**PROVIDED RECORDS**

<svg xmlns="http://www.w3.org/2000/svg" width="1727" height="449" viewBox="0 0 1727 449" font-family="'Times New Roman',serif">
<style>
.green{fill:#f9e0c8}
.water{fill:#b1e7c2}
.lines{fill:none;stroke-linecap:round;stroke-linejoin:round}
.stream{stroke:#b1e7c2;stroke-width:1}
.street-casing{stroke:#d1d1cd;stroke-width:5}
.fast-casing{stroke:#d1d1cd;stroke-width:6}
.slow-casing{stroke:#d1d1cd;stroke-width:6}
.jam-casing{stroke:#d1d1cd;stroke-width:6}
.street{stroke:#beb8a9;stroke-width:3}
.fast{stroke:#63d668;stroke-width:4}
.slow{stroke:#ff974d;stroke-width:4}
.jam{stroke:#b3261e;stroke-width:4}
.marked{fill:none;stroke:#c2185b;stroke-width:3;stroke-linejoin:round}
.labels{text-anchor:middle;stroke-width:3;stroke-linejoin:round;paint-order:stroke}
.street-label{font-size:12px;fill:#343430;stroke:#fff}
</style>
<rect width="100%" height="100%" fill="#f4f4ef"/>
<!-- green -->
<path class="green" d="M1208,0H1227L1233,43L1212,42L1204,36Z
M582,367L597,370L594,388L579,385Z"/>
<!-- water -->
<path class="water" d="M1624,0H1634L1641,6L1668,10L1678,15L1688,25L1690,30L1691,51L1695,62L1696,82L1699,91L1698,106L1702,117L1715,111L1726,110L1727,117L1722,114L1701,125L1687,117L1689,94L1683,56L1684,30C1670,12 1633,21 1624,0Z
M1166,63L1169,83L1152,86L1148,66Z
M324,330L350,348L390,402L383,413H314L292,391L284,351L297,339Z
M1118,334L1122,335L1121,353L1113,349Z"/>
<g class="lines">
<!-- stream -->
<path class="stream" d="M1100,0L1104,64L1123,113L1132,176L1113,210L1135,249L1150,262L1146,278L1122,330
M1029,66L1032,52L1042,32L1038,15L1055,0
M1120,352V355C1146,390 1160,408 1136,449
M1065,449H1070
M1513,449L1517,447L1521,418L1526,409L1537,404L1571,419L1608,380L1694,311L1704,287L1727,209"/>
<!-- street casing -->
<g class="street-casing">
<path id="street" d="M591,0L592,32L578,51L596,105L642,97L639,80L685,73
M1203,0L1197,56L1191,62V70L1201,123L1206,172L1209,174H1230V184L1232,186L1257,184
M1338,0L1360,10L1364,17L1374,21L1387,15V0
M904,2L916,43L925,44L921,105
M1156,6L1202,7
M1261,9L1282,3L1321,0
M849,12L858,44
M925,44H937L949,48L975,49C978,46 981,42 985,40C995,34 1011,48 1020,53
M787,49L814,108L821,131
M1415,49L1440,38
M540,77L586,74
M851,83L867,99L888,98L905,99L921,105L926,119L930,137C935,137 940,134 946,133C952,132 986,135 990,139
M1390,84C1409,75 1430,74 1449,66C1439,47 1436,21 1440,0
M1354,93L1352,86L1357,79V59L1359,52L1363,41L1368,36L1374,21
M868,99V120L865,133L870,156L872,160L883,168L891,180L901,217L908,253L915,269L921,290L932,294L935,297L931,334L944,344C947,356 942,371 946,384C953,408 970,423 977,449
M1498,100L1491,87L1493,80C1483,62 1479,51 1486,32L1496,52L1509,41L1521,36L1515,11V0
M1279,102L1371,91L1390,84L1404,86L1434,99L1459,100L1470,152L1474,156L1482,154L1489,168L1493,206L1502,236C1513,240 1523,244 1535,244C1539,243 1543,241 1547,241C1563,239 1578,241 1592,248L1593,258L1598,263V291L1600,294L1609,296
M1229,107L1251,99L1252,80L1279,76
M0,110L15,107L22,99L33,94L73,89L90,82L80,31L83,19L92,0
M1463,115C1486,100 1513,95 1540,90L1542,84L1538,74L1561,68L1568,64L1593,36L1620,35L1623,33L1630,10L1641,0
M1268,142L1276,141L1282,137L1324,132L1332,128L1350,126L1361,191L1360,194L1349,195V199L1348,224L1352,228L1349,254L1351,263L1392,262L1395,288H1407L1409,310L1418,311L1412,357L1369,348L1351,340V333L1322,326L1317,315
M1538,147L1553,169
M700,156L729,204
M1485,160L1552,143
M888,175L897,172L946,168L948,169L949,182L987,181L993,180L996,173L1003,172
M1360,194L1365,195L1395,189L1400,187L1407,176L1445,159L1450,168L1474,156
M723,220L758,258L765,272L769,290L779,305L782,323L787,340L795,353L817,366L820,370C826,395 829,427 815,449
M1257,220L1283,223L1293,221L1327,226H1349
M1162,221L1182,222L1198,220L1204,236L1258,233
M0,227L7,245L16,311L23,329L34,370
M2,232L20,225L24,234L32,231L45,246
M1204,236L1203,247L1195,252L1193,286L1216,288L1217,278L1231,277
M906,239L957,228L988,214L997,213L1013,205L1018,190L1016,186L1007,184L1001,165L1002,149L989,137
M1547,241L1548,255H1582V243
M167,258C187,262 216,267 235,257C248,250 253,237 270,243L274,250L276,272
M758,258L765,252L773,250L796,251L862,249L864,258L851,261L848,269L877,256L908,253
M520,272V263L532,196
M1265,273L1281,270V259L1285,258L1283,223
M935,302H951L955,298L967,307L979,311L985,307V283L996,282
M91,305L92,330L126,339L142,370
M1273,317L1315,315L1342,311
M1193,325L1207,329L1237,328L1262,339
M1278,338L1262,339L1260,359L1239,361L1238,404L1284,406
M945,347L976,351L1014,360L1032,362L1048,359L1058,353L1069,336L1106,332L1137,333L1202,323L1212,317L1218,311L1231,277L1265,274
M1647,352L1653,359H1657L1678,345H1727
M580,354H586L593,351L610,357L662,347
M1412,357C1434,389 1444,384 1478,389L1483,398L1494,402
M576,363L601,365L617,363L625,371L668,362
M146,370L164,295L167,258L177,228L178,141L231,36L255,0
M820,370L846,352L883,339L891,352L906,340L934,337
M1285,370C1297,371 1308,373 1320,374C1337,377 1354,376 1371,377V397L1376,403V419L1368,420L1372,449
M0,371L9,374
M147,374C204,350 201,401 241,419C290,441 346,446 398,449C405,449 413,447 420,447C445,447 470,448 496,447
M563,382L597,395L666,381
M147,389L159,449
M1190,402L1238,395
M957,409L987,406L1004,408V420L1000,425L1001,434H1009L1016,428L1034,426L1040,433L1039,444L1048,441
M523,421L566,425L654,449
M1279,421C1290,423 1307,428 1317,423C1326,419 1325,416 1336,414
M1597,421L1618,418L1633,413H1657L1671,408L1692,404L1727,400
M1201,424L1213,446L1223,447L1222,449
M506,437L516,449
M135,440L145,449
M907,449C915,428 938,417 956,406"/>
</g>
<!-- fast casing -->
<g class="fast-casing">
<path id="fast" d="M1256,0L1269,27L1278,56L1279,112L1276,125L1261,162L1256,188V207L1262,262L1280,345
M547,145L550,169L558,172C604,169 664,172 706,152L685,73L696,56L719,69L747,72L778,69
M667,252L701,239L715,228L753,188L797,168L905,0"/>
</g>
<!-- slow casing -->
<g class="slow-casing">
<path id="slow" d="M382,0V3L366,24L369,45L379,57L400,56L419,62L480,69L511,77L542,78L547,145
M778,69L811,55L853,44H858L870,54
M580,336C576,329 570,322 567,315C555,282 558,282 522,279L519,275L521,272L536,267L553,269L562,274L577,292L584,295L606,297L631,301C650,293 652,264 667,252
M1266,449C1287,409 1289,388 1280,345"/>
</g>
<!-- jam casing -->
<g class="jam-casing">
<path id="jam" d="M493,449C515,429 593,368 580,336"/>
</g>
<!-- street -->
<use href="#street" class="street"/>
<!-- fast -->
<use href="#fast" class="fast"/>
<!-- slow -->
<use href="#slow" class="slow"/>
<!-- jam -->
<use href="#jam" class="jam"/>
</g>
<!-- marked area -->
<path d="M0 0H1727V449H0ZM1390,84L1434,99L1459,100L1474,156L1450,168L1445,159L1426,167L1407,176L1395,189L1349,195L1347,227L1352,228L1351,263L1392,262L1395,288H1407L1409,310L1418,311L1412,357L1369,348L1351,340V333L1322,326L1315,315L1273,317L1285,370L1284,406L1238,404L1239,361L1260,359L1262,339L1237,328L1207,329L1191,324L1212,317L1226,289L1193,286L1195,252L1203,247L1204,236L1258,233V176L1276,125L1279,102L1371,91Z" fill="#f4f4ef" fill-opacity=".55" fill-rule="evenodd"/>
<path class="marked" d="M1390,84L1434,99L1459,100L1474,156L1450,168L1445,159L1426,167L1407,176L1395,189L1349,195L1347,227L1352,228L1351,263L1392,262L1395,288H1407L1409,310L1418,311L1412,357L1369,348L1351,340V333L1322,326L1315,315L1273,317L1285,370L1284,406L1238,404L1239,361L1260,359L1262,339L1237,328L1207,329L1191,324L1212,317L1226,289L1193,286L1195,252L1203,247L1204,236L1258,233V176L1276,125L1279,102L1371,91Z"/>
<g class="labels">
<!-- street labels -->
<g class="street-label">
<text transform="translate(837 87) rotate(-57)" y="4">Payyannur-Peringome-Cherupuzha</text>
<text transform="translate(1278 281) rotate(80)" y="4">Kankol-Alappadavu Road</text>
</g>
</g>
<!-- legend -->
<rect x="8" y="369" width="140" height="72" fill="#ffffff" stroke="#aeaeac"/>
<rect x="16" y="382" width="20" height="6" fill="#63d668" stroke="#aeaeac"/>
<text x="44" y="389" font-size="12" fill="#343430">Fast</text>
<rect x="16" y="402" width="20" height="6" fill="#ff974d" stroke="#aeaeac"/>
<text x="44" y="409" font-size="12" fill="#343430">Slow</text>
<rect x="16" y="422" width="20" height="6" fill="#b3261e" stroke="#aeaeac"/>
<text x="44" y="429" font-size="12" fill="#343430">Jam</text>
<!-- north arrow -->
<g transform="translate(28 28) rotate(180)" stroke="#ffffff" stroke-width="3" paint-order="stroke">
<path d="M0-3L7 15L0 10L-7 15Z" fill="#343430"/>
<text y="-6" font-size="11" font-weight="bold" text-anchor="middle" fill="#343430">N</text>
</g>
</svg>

**WORK INSTRUCTION**
Reproduce every line above containing "middle".

**EXERCISE RESULT**
.labels{text-anchor:middle;stroke-width:3;stroke-linejoin:round;paint-order:stroke}
<text y="-6" font-size="11" font-weight="bold" text-anchor="middle" fill="#343430">N</text>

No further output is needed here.